[Data supplied — start]

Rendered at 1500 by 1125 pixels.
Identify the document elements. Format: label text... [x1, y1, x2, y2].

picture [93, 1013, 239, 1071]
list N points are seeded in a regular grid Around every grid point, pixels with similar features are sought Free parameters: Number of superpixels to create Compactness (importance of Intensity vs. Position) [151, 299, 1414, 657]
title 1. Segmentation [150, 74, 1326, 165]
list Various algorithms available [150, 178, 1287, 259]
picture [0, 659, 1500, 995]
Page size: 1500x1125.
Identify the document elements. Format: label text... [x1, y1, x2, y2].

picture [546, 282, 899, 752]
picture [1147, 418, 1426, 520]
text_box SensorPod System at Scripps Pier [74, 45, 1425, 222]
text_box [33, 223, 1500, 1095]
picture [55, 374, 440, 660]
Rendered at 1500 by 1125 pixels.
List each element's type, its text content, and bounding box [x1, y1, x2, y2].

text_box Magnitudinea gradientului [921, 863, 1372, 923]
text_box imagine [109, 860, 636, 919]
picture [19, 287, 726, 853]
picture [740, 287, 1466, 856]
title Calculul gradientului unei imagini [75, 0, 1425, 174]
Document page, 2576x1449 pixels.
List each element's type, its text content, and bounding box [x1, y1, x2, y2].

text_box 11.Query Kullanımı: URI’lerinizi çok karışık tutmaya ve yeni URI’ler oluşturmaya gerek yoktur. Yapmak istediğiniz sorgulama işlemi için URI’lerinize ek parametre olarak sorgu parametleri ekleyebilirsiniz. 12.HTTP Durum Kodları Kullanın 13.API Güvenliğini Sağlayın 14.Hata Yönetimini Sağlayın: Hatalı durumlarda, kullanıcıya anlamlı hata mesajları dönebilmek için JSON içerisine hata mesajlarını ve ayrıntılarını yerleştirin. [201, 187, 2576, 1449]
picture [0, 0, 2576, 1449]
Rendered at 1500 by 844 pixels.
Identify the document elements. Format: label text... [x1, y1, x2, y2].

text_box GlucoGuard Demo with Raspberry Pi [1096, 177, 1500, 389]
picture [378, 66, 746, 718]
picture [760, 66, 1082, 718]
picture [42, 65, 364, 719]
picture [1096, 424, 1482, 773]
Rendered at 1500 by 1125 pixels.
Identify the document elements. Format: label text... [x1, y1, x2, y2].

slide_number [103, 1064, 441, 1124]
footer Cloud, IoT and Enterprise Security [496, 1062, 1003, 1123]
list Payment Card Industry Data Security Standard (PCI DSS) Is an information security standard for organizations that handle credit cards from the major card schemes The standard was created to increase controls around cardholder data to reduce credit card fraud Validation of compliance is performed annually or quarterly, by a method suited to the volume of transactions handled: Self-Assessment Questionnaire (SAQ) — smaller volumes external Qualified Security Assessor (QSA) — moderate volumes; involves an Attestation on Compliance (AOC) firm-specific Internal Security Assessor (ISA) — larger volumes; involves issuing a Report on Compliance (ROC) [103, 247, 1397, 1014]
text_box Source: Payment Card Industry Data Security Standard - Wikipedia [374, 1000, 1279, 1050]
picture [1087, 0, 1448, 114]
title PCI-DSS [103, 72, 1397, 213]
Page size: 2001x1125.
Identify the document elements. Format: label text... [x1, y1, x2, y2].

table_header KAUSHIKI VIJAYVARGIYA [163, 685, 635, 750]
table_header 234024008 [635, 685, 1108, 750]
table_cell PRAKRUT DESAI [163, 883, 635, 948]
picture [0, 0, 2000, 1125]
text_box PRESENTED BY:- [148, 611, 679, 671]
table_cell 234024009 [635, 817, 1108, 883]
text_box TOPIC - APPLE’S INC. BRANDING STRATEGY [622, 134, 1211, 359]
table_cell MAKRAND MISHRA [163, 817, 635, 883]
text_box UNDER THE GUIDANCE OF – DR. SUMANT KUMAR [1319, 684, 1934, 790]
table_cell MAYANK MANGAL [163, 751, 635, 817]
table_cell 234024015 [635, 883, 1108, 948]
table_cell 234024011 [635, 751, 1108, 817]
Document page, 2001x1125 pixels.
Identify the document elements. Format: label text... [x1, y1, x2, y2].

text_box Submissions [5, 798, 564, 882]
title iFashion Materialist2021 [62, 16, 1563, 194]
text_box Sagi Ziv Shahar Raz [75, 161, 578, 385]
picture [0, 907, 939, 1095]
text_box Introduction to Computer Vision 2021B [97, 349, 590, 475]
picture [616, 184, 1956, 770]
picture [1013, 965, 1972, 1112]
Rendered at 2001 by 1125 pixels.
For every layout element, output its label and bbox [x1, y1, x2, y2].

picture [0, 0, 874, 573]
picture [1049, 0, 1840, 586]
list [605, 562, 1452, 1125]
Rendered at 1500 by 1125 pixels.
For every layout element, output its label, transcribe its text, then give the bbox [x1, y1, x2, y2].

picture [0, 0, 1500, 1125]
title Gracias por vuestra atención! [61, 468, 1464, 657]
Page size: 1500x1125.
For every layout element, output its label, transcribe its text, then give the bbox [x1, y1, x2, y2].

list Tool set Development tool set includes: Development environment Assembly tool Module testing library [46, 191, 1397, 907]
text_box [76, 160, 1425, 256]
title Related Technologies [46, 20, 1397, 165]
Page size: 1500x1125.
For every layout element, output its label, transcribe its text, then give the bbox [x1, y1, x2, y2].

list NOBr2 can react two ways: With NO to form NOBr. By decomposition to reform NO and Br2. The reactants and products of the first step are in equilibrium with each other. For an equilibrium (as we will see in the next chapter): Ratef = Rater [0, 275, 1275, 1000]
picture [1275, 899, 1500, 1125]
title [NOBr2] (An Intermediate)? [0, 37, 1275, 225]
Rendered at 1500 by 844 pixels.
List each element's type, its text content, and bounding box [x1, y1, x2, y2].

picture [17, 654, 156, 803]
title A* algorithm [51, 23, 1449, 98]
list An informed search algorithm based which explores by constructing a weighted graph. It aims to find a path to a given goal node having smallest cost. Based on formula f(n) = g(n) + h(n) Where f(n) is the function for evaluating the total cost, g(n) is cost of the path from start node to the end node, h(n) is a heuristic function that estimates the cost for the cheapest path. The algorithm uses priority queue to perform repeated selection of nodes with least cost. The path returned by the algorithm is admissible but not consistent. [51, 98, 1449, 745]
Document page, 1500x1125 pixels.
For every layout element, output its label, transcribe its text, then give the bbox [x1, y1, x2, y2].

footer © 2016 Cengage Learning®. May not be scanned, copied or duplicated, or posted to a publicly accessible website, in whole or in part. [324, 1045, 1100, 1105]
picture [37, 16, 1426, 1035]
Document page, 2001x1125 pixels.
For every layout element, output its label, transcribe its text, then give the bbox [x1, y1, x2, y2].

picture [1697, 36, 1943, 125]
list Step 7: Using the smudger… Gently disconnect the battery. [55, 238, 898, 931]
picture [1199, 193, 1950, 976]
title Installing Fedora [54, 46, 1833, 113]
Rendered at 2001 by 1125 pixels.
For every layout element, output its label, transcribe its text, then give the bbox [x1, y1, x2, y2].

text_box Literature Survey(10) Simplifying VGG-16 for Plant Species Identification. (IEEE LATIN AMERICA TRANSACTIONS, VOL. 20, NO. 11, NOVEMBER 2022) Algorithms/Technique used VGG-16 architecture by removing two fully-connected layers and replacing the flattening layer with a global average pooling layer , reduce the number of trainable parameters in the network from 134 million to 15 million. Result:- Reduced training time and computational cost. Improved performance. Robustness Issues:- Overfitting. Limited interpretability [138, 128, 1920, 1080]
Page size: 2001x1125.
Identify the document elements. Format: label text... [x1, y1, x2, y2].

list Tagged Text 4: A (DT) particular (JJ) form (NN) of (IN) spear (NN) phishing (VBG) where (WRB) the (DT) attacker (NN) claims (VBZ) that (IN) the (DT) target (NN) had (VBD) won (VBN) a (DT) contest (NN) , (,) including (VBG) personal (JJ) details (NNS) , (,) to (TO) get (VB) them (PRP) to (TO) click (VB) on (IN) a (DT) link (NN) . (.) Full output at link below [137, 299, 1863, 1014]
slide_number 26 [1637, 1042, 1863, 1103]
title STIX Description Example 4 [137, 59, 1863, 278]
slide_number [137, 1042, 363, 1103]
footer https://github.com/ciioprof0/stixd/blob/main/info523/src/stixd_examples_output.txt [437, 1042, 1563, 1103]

[Data supplied — finish]

Repeat only what lies between the first line of the data and the line containing "Document page, 2576x1449 pixels.", both of those lines included, exactly as it stands.

▶ Solved exercise
Rendered at 1500 by 1125 pixels.
Identify the document elements. Format: label text... [x1, y1, x2, y2].

picture [93, 1013, 239, 1071]
list N points are seeded in a regular grid Around every grid point, pixels with similar features are sought Free parameters: Number of superpixels to create Compactness (importance of Intensity vs. Position) [151, 299, 1414, 657]
title 1. Segmentation [150, 74, 1326, 165]
list Various algorithms available [150, 178, 1287, 259]
picture [0, 659, 1500, 995]
Page size: 1500x1125.
Identify the document elements. Format: label text... [x1, y1, x2, y2].

picture [546, 282, 899, 752]
picture [1147, 418, 1426, 520]
text_box SensorPod System at Scripps Pier [74, 45, 1425, 222]
text_box [33, 223, 1500, 1095]
picture [55, 374, 440, 660]
Rendered at 1500 by 1125 pixels.
List each element's type, its text content, and bounding box [x1, y1, x2, y2].

text_box Magnitudinea gradientului [921, 863, 1372, 923]
text_box imagine [109, 860, 636, 919]
picture [19, 287, 726, 853]
picture [740, 287, 1466, 856]
title Calculul gradientului unei imagini [75, 0, 1425, 174]
Document page, 2576x1449 pixels.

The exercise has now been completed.